REQUIRED TASKS ->
(A) In the article on mutual fund money entering Indian real estate, retype the passage starting at "- India's REIT" and ending at "beyond gateway cities.".
(B) List every rupee amount given in the key takeaways of the article on mutual fund money entering Indian real estate.

Swarup Mohanty's institutional blueprint: how India's largest mutual fund CEO is engineering a capital bridge to real estate
SEBI's reclassification of REITs as equity instruments has unlocked a structural shift. Mohanty and a new generation of capital architects are redefining how institutional money enters Indian real estate.
Executive Summary
Key Takeaways
- SEBI's January 2026 reclassification of REITs as equity instruments removed structural barriers for mutual fund allocation to real estate.
- Indian mutual fund AUM hit ₹81.58 lakh crore, with REIT/InvIT exposure surging 56% year-on-year to over ₹31,000 crore.
- India's REIT and InvIT market AUM is projected to double to ₹20 trillion by 2030.
- Mutual fund capital introduces continuous, distributed demand versus the episodic, concentrated flows of traditional PE investment.
- Increased mutual fund participation will raise asset quality thresholds and drive geographic diversification beyond gateway cities.
The capital architect India's real estate market didn't expect
For decades, the flow of institutional capital into Indian real estate followed a well-worn path. Developers raised equity from private equity funds, high-net-worth individuals bankrolled land acquisitions, and foreign institutional investors placed large, concentrated bets on commercial grade-A assets. The mutual fund industry, managing trillions of rupees in household savings, remained largely on the periphery of real estate deal flow.

DATA ->
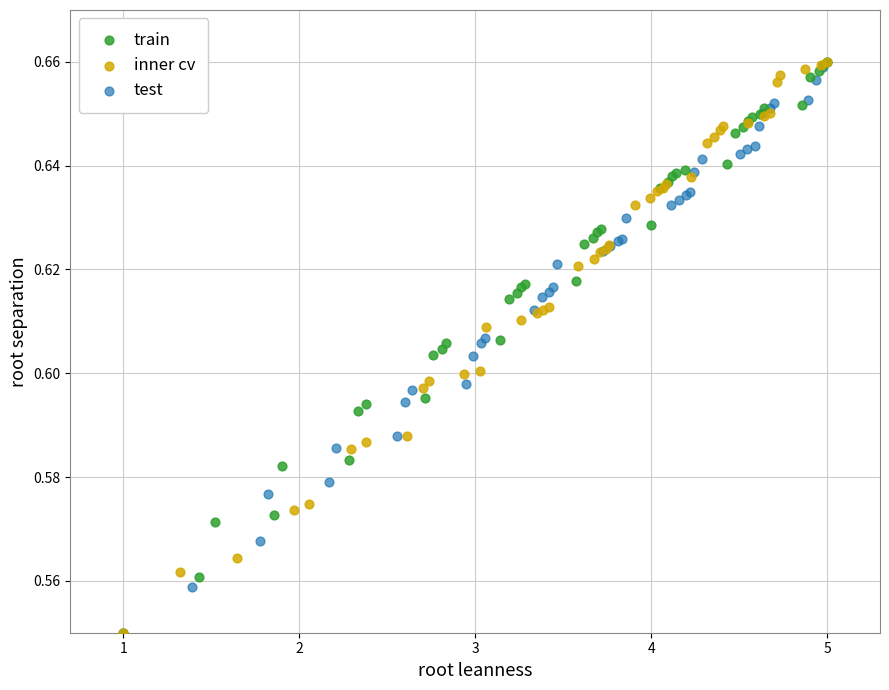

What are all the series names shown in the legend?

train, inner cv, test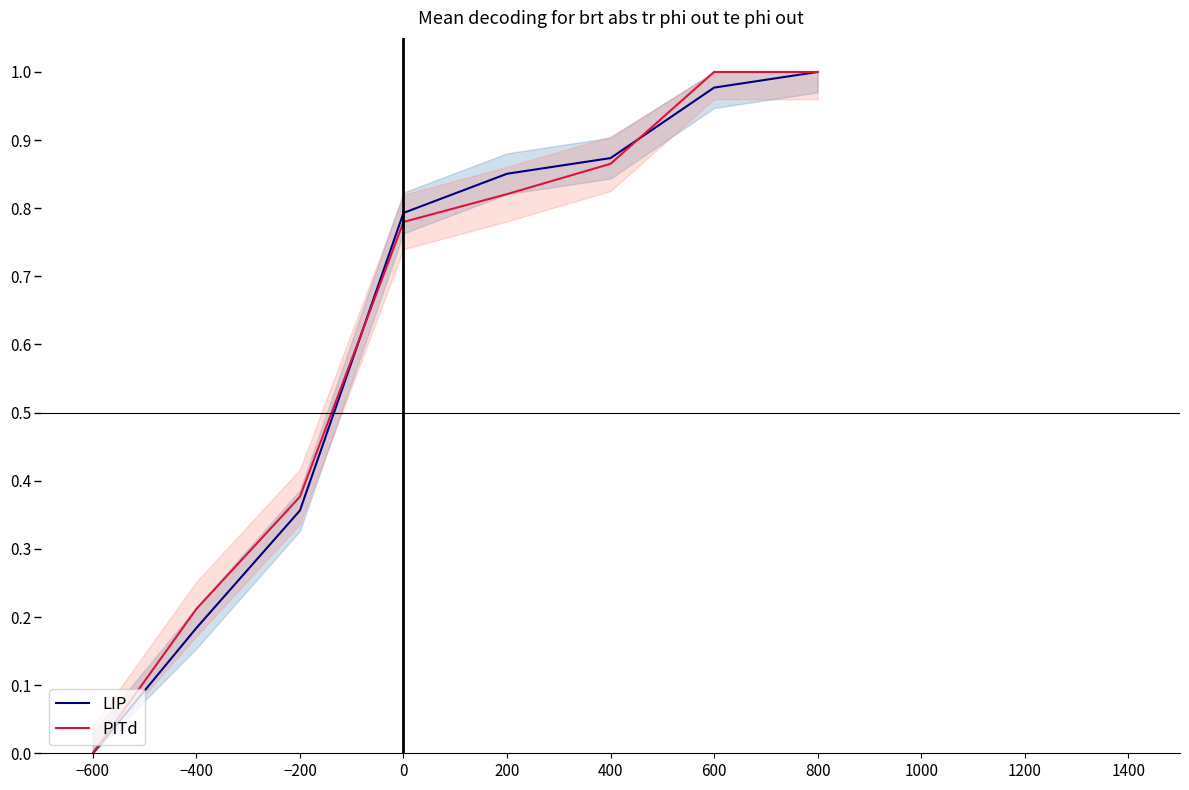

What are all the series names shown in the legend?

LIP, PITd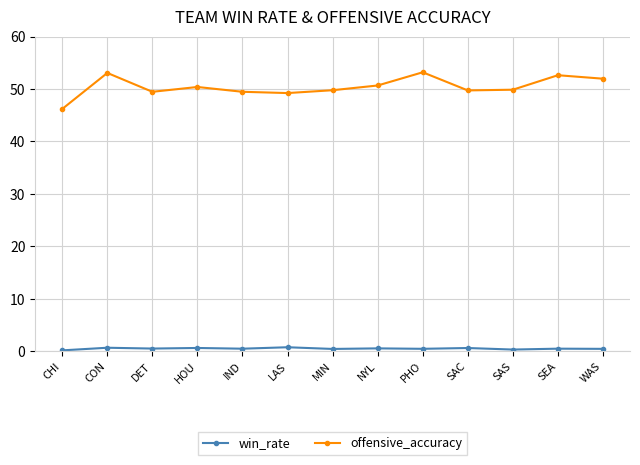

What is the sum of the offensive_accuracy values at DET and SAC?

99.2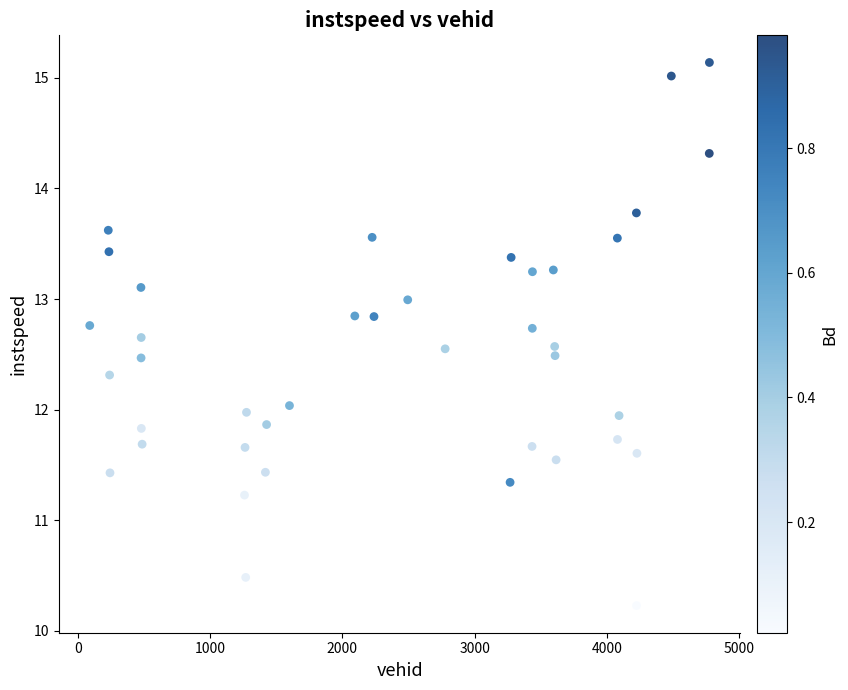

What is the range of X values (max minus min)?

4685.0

ANSWERS PER TASK ->
(A)
- India's REIT and InvIT market AUM is projected to double to ₹20 trillion by 2030.
- Mutual fund capital introduces continuous, distributed demand versus the episodic, concentrated flows of traditional PE investment.
- Increased mutual fund participation will raise asset quality thresholds and drive geographic diversification beyond gateway cities.

(B)
- ₹81.58 lakh crore
- ₹31,000 crore
- ₹20 trillion